**Exercise directions:** Copy out the rows starting with the line that contains "Marc Desgagné" and going on through the line that contains "In evidenza", swapping "soccer" for "football" and changing nothing else. Leave the pictures out of your answer.

(Extracted data entries)
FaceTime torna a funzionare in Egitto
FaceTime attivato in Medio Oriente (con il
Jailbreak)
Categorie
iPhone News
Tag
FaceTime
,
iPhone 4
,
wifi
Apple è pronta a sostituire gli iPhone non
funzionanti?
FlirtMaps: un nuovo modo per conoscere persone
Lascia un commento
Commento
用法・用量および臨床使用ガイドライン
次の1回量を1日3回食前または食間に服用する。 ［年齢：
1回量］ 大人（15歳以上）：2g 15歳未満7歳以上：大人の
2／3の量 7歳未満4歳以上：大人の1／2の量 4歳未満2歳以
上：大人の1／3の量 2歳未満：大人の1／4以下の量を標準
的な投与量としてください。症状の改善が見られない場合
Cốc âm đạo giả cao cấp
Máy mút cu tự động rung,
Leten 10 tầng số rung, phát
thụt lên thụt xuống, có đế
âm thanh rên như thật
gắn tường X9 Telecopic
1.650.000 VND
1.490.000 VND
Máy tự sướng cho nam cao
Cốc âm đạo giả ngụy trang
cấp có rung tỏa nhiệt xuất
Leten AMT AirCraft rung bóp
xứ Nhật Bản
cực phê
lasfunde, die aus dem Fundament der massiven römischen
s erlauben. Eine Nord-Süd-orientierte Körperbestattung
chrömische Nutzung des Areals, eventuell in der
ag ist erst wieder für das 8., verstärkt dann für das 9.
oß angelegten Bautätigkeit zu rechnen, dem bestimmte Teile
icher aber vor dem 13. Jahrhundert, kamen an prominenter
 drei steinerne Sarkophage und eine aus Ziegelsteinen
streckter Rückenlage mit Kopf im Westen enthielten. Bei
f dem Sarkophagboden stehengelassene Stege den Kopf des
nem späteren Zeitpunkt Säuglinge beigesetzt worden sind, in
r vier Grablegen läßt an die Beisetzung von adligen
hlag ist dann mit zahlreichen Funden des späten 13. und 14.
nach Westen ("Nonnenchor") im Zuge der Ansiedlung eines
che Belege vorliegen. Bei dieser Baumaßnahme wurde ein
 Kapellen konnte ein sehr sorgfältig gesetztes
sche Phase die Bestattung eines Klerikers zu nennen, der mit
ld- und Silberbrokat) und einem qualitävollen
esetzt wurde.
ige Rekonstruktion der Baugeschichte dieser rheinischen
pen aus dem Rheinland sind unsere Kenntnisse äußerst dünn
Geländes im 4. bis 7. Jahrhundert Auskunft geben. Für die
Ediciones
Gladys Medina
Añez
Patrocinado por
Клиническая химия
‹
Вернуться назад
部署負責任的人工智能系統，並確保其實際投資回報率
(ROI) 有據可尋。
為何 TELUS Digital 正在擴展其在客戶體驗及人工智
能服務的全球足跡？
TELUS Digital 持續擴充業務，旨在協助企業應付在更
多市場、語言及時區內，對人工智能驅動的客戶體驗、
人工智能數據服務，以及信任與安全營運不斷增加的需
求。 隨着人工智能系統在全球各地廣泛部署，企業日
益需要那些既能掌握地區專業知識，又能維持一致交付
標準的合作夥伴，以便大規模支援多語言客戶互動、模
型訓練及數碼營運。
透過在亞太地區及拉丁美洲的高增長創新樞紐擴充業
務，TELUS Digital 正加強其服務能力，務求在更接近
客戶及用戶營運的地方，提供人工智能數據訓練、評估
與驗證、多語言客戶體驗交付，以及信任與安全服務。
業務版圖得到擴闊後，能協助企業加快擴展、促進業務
--
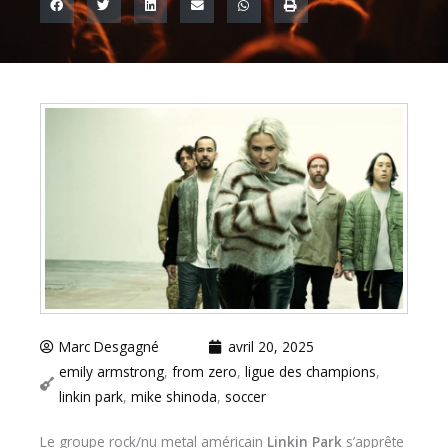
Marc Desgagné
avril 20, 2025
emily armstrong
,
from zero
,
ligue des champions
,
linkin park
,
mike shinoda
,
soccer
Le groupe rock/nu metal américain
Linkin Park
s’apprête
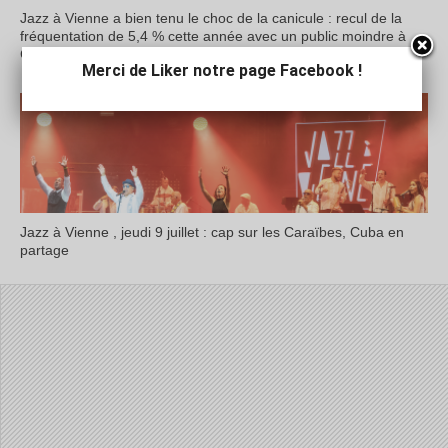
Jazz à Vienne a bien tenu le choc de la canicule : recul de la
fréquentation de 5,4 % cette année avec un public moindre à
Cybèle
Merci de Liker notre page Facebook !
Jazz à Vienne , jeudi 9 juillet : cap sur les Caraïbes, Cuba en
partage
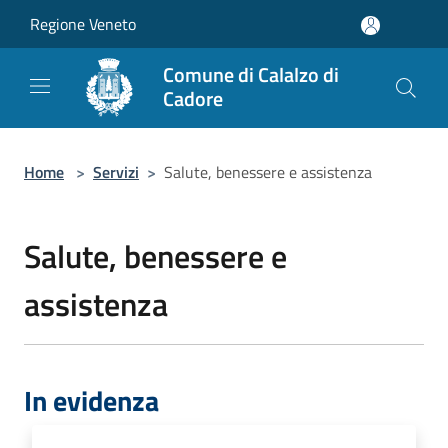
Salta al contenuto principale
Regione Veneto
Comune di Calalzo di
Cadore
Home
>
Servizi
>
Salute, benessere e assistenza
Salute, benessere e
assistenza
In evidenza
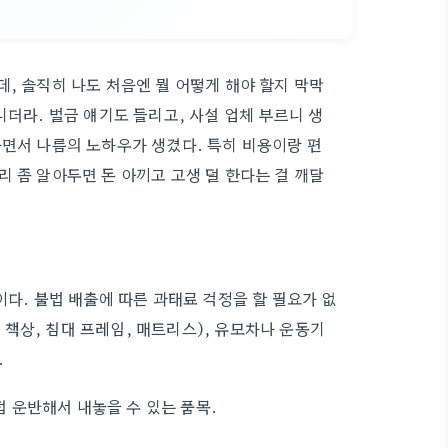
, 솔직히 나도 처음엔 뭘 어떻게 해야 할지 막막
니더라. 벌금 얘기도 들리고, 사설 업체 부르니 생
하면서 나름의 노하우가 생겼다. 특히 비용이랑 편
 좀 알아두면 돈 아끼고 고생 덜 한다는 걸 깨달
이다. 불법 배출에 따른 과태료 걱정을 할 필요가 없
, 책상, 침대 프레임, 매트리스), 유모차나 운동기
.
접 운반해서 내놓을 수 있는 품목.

**Answer section:**
Marc Desgagné
avril 20, 2025
emily armstrong
,
from zero
,
ligue des champions
,
linkin park
,
mike shinoda
,
football
Le groupe rock/nu metal américain
Linkin Park
s’apprête
Jazz à Vienne a bien tenu le choc de la canicule : recul de la
fréquentation de 5,4 % cette année avec un public moindre à
Cybèle
Merci de Liker notre page Facebook !
Jazz à Vienne , jeudi 9 juillet : cap sur les Caraïbes, Cuba en
partage
Salta al contenuto principale
Regione Veneto
Comune di Calalzo di
Cadore
Home
>
Servizi
>
Salute, benessere e assistenza
Salute, benessere e
assistenza
In evidenza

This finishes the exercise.